By removing these internal restriction sites during optimization, the sequence becomes compatible with vectors that use these enzymes in their multiple cloning site (MCS), facilitating downstream cloning and assembly steps.
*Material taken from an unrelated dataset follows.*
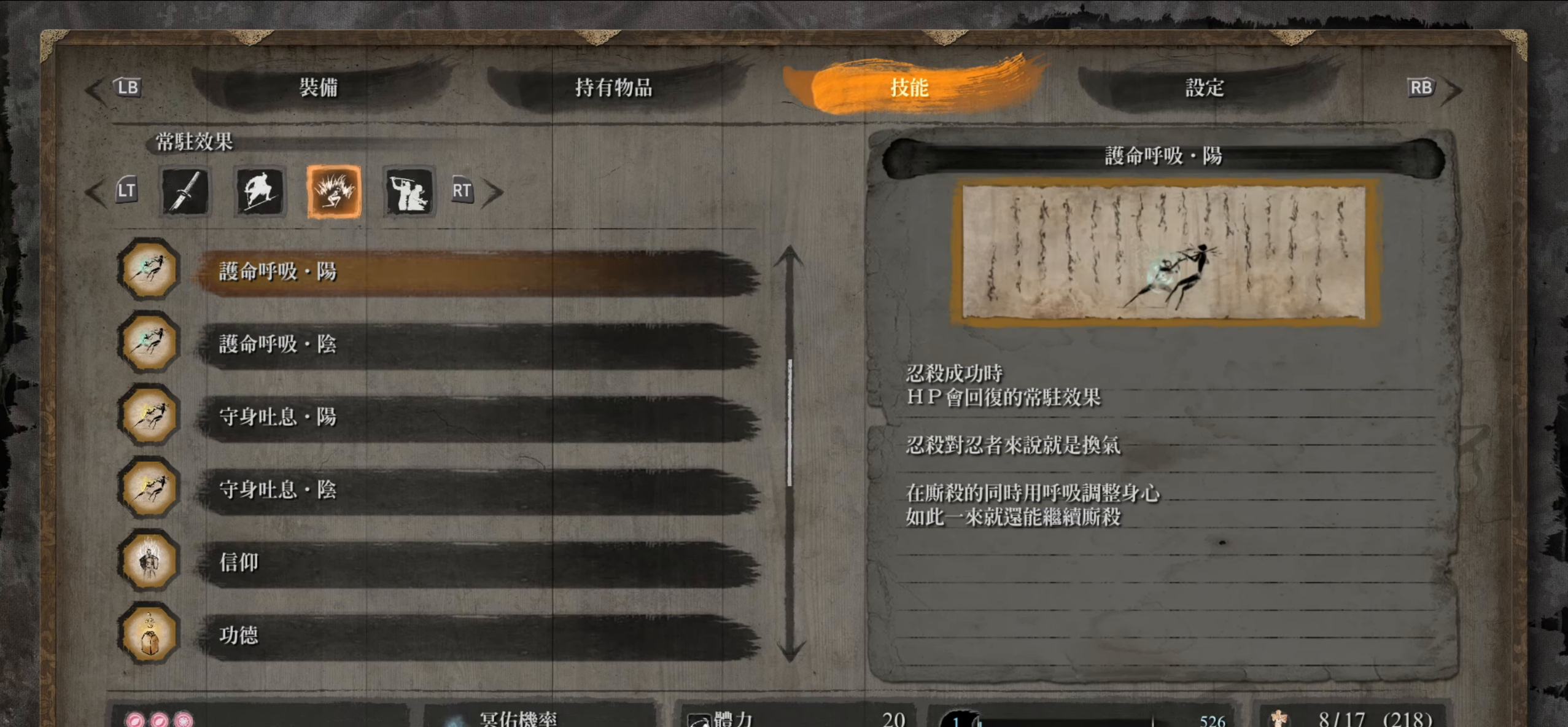
{"buttons": [], "left_stick": "center", "right_stick": "center", "events": [[350, "DPAD_RIGHT", "down"], [450, "DPAD_RIGHT", "up"]]}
ATG GCA GGA TTG TTA AAA GAG TCA ATG CGT ATA AAA ATG TAT ATG GAA GGG
ACA GTC AAT GGT CAT TAT TTC AAA TGC GAA GGC GAA GGC GAT GGA AAC CCG
TTT GCG GGC ACC CAG TCC ATG CGT ATT CAT GTG ACC GAG GGC GCT CCC CTG
CCA TTT GCG TTT GAC ATC CTT GCG CCG TGT TGT CAT TAC GGT TCA AAG ACA
TTC GTC CAC CAT ACT GCA GAA ATT CCG GAT TTT TGG AAG CAG TCA TTT CCA
GAA GGT TTC ACG TGG GAA CGG ACA ACT ACT TAT GAA GAT GGC GGC ATT CTG
ACA GCC CAT CAA GAT ACA TCA TTA GAA GGC AAC TGT CTT ATA TAT AAG GTT
AAG GTC CAC GGG ACC AAT TTT CCT GCT GAC GGA CCA GTV ATG AAG AAT AAG
TCC GGC GGT TGG GAA CCT ATC ACC GAA GTC GTG TAC CCT GAA AAT GGA GTG
CTG TGT GGC CGC GCC GTT ATG GCT TTA AAA GTC GGG GAT CGT CAC CTT ATT
TGC CAT GCC TAC ACC AGC TAC CGC AGT AAA AAA GCG GTG CGT GCA TTA ACT
ATG CCT GGC TTT CAT TTC ACG GAC TAC CGT CTG CAA ATG CTG AGA AAA AAG
AAA GAT GAA TAC TTT GAA CTT TAC GAA GCC AGC GTA GCC AGA TAT TCA GAT
CTG CCT GAA AAG GCC AAC

Sequence Notes

  • Codon optimized for E. coli
  • GC content balanced : GC% = 47.09%
  • Restriction sites screened
  • Ready for plasmid cloning
---

Detected Restriction Sites (Examples to Avoid or Consider)

  • BglII — AGATCT
  • BspEI — TCCGGA
  • DraI — TTTAAA
  • MlyI — GAGTC
  • PmlI — CACGTG
  • PstI — CTGCAG
Enzimasevitar.png

3.4. You Have a Sequence — Now What?

Prompt

Which technologies could be used to produce this protein from your DNA? Describe how the DNA sequence can be transcribed and translated into your protein (cell-dependent and/or cell-free methods).

Answer

Cell-Dependent Methods

Expression in Bacteria (e.g., E. coli)

  1. Clone the optimized sequence into an expression plasmid (strong promoter, RBS, terminator).
  2. Transform the plasmid into competent E. coli.
  3. Induce expression (e.g., IPTG in lac-based systems).
  4. The cell transcribes DNA → mRNA and translates mRNA → protein.
  5. After expression, the protein can be purified (e.g., chromatography).

Other possible systems include yeast (S. cerevisiae) or mammalian cells if post-translational modifications are required.